## MATERIAL SUPPLIED
--- START ---

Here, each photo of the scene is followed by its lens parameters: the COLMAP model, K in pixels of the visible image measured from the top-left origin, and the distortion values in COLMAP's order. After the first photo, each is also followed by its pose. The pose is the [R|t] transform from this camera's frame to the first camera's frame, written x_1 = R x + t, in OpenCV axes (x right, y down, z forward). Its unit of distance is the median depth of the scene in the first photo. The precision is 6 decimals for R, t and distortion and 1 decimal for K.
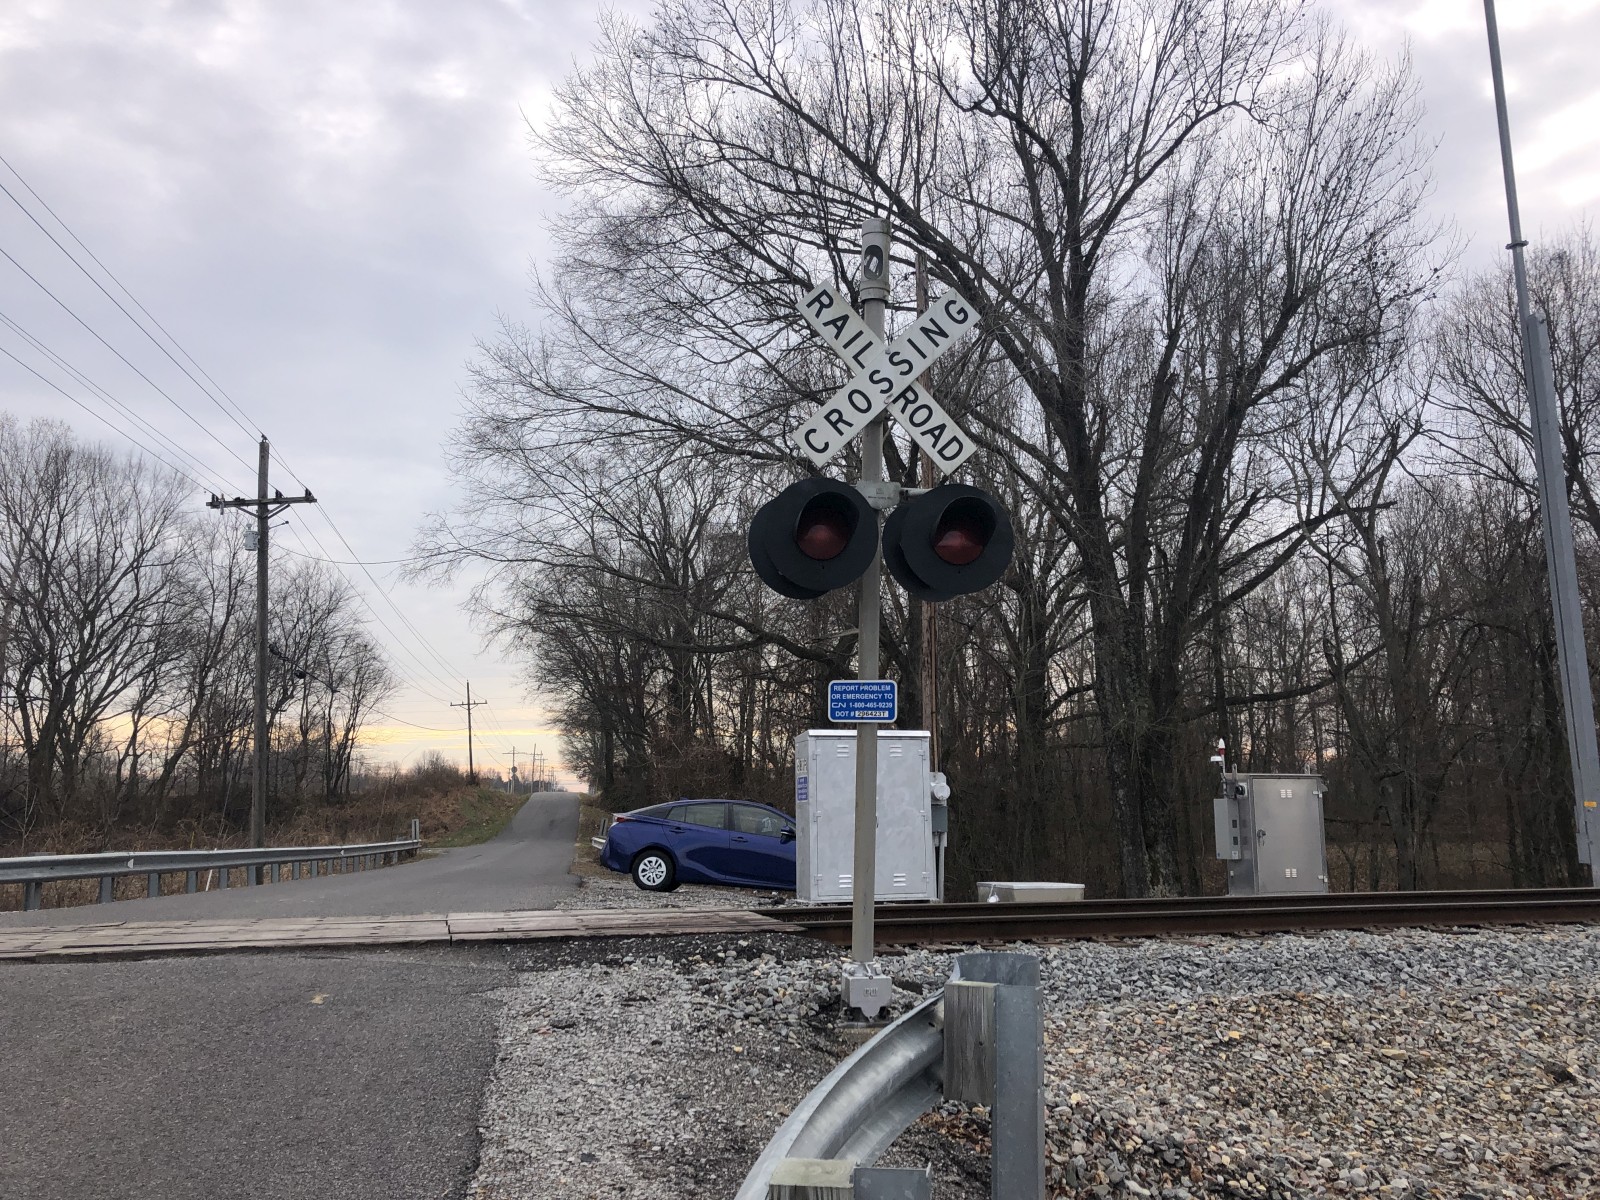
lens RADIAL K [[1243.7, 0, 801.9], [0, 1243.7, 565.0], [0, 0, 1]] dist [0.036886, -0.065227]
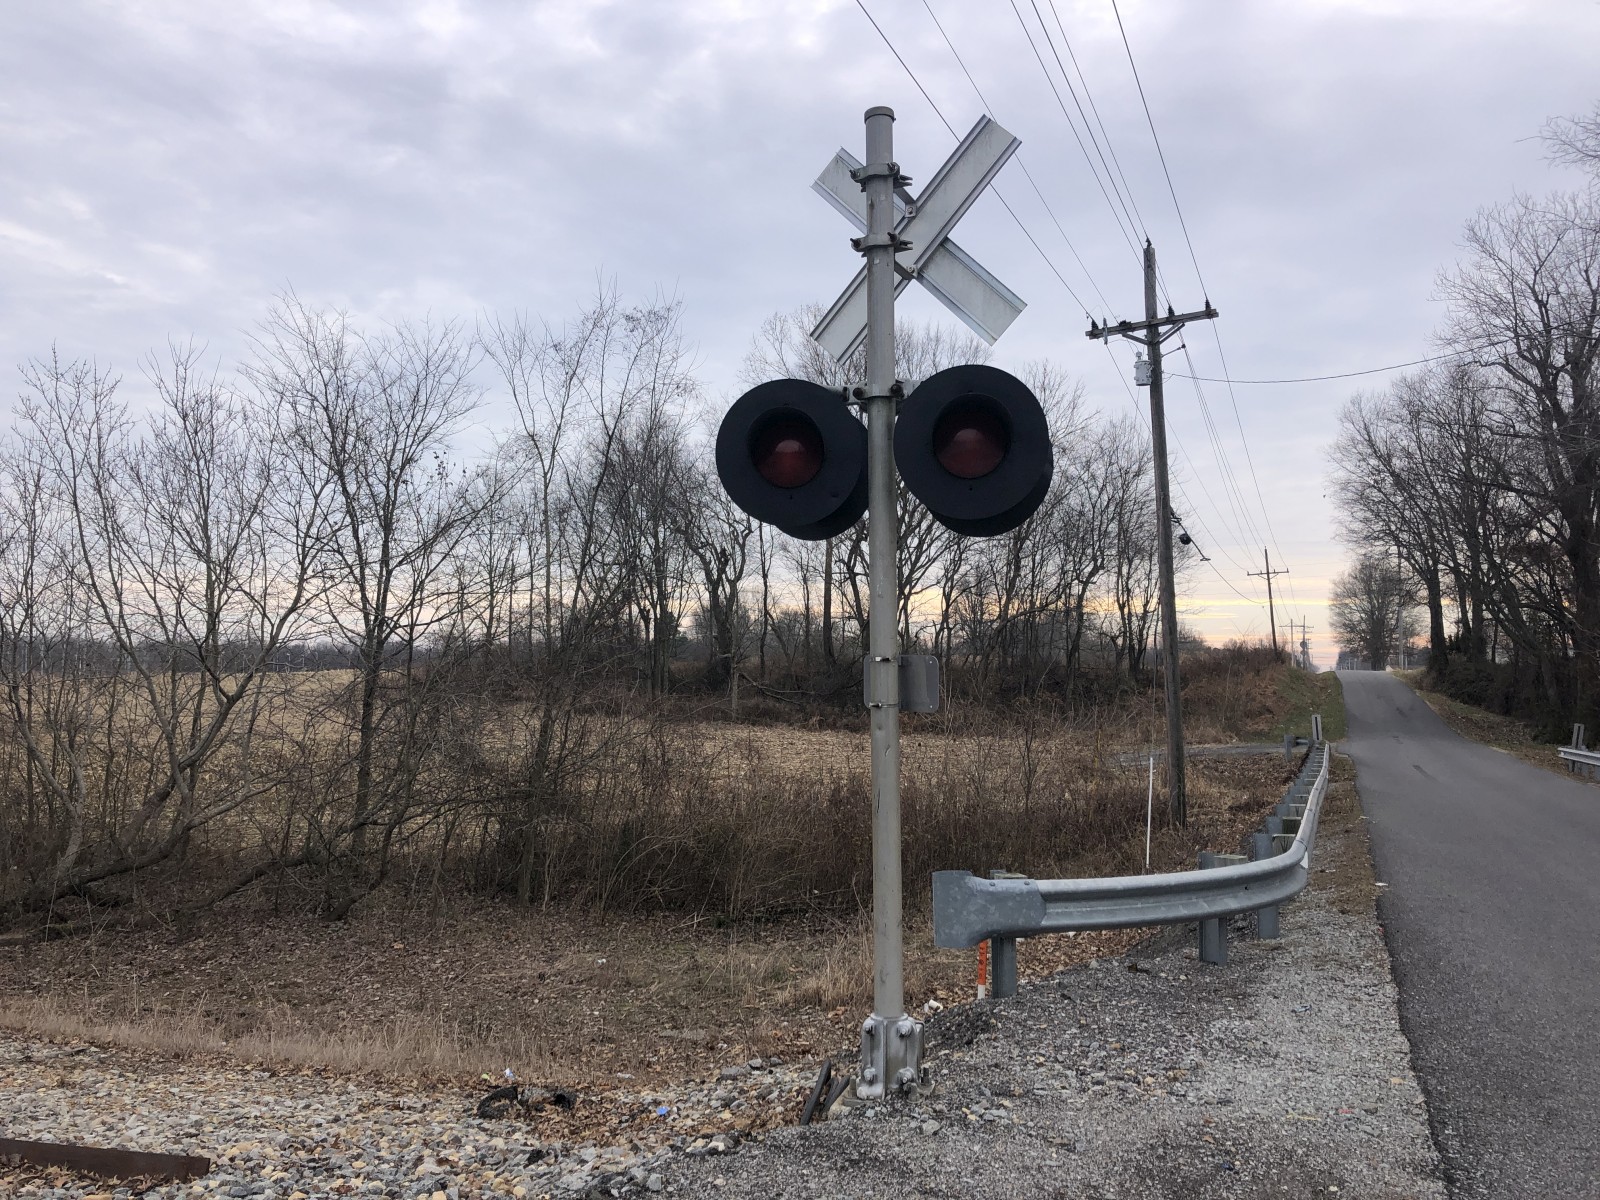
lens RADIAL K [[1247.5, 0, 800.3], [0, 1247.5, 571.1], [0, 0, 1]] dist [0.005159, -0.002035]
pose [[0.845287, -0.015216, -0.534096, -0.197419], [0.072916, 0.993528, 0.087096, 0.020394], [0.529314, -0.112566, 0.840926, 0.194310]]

--- END ---
--- START ---

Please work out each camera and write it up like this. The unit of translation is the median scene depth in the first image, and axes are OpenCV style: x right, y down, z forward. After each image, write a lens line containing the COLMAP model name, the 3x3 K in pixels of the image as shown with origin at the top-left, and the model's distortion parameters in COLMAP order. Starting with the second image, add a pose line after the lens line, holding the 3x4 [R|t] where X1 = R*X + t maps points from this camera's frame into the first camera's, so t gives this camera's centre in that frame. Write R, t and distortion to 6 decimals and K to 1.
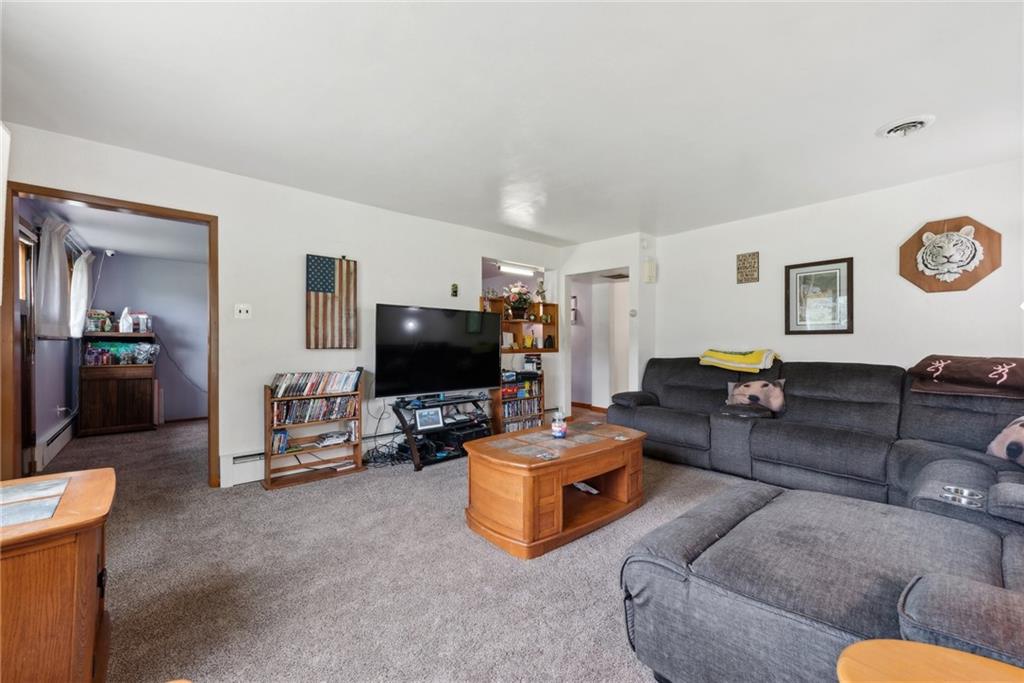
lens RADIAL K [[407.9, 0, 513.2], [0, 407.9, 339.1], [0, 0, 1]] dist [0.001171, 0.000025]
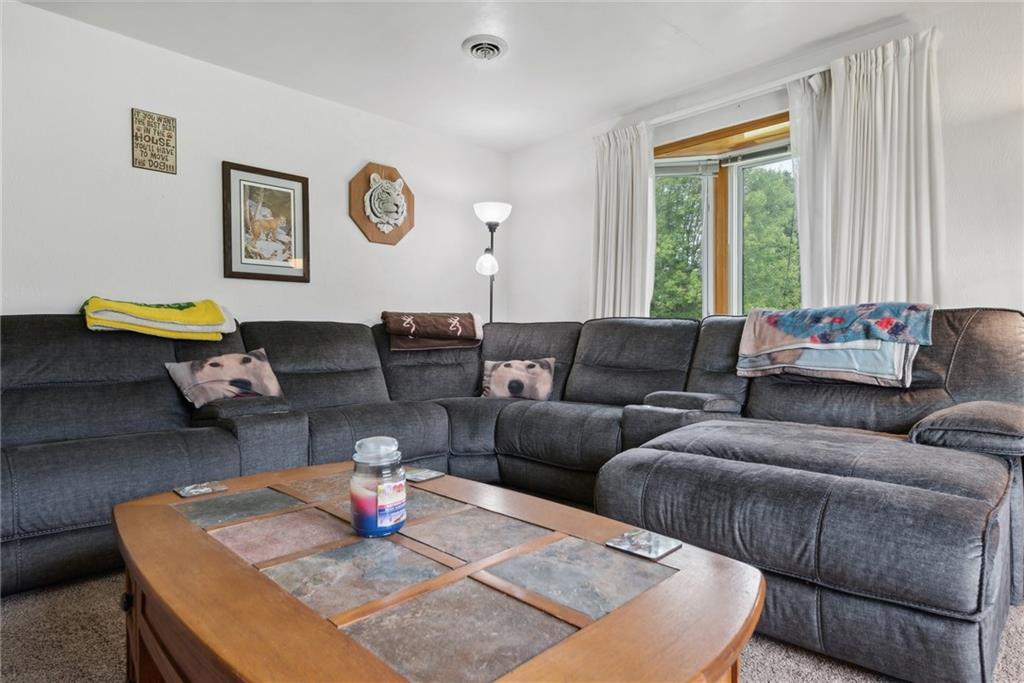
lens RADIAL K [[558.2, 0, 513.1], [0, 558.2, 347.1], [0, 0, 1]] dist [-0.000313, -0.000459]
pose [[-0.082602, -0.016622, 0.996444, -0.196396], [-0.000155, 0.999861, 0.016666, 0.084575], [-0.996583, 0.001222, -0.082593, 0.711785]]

--- END ---

## DESCRIPTION OF THE TASK
Duplicate the records above from the line with "Here, each photo" up to and including the line with "-0.112566, 0.840926, 0.194310]]", leaving out the pictures.

## RESPONSE FOR THIS EXERCISE
Here, each photo of the scene is followed by its lens parameters: the COLMAP model, K in pixels of the visible image measured from the top-left origin, and the distortion values in COLMAP's order. After the first photo, each is also followed by its pose. The pose is the [R|t] transform from this camera's frame to the first camera's frame, written x_1 = R x + t, in OpenCV axes (x right, y down, z forward). Its unit of distance is the median depth of the scene in the first photo. The precision is 6 decimals for R, t and distortion and 1 decimal for K.
lens RADIAL K [[1243.7, 0, 801.9], [0, 1243.7, 565.0], [0, 0, 1]] dist [0.036886, -0.065227]
lens RADIAL K [[1247.5, 0, 800.3], [0, 1247.5, 571.1], [0, 0, 1]] dist [0.005159, -0.002035]
pose [[0.845287, -0.015216, -0.534096, -0.197419], [0.072916, 0.993528, 0.087096, 0.020394], [0.529314, -0.112566, 0.840926, 0.194310]]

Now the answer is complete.